**Task set:**
1. In the article about Charles Haeger, rewrite the paragraph beginning "Haeger, who was born in Livonia" as a short bulleted list that keeps its main facts.
2. Translate this sentence from the article about Charles Haeger into Spanish: "Haeger played baseball at Detroit Catholic Central High before being taken by the Chicago White Sox in the 2001 MLB Draft."
3. Answer these questions using the article about Charles Haeger.
(a) Near which city was Haeger's unoccupied vehicle found?
(b) What business did Danielle Breed own?
(c) Which team named Haeger pitching coach for 2020?

Police seeking answers in fatal shooting-suicide involving ex-Catholic Central, MLB pitcher
Scottsdale, Ariz. – Authorities are trying to determine who drove former Major League Baseball pitcher Charles Haeger from the Flagstaff area to the Grand Canyon, where he committed suicide a day after allegedly killing his ex-girlfriend.
Haeger played baseball at Detroit Catholic Central High before being taken by the Chicago White Sox in the 2001 MLB Draft.
Scottsdale police said Haeger abandoned his van between 8:00 p.m. Friday and 2 p.m. Saturday on Interstate 17 in northern Arizona and solicited a ride to the Grand Canyon.
They said Haeger was last known to have made a purchase at the El Tovar Hotel near the Grand Canyon’s South Rim just after 2 p.m. Saturday.
His body was discovered about two hours later on a trail along the South Rim.
Sgt. Brian Reynolds, a spokesman for Scottsdale police, said Monday that the department “is seeking the public’s assistance in determining how Haeger got from Mile Marker 303 on I-17 to the Grand Canyon.”
Scottsdale police were seeking the 37-year-old Haeger on suspicion of murder and aggravated assault in Friday’s fatal shooting of 34-year-old Danielle Breed, who owned a bar in Scottsdale.
Police said Breed’s roommate reported hearing gunshots and seeing Haeger exit her bedroom with a handgun.
Haeger’s unoccupied vehicle was found Saturday near Flagstaff, which is 118 miles (190 kilometers) north of Scottsdale.
Haeger, who was born in Livonia but grew up in Plymouth, made his way back into baseball in 2004 as a knuckleball pitcher after leaving the game briefly in 2003, according to a 2012 Detroit News story. He pitched two seasons (2006-07) with the White Sox before landing with the San Diego Padres in 2008.
He pitched 83 innings in the majors from 2006-10 and had a career 2-7 record and 6.40 earned run average.
Haeger signed a letter of intent to attend Central Michigan but opted to join the White Sox organization straight out of high school, making his pro debut at 17 in the Arizona Rookie League.
He was a minor league pitching coordinator for the Tampa Bay Rays organization from 2016-18 and was named pitching coach for the Chicago Cubs’ Double-A team in Tennessee for 2020, but the season was canceled due to the COVID-19 pandemic.

**Provided material:**

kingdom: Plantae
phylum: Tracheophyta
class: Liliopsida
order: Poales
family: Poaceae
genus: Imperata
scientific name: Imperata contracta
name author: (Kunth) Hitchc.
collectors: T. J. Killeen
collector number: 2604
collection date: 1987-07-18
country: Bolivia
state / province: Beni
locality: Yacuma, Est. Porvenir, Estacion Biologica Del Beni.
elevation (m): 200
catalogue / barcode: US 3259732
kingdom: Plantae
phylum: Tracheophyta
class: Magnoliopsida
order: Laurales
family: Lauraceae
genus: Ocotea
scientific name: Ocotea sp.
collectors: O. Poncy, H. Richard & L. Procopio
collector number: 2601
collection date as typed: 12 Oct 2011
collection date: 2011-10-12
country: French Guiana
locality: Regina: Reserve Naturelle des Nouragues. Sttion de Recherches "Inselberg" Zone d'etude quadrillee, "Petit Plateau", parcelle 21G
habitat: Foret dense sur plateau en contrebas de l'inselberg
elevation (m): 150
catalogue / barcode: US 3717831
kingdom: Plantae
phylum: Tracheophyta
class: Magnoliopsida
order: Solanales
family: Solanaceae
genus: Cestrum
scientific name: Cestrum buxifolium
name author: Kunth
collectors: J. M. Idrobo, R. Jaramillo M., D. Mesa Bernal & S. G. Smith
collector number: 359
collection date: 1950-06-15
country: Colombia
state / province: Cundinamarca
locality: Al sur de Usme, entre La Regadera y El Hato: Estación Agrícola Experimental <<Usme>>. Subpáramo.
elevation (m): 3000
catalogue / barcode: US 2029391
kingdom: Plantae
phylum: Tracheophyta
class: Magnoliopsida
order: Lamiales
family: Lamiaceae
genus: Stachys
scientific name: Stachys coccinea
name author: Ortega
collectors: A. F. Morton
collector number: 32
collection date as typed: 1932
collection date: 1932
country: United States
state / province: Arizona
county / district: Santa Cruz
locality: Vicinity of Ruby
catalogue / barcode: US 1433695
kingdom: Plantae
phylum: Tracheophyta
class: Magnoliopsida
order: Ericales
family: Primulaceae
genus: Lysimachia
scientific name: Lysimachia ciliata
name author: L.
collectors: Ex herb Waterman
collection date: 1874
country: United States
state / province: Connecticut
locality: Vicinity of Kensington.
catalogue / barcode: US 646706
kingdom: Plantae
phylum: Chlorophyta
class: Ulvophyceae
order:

**Written answers:**
1.
- Born in Livonia, grew up in Plymouth
- Left baseball briefly in 2003 and returned in 2004 as a knuckleball pitcher, according to a 2012 Detroit News story
- Pitched two seasons (2006-07) with the White Sox
- Joined the San Diego Padres in 2008

2. Haeger jugó béisbol en la escuela secundaria Detroit Catholic Central antes de ser seleccionado por los Chicago White Sox en el draft de la MLB de 2001.

3.
(a) Flagstaff
(b) A bar in Scottsdale
(c) The Chicago Cubs' Double-A team in Tennessee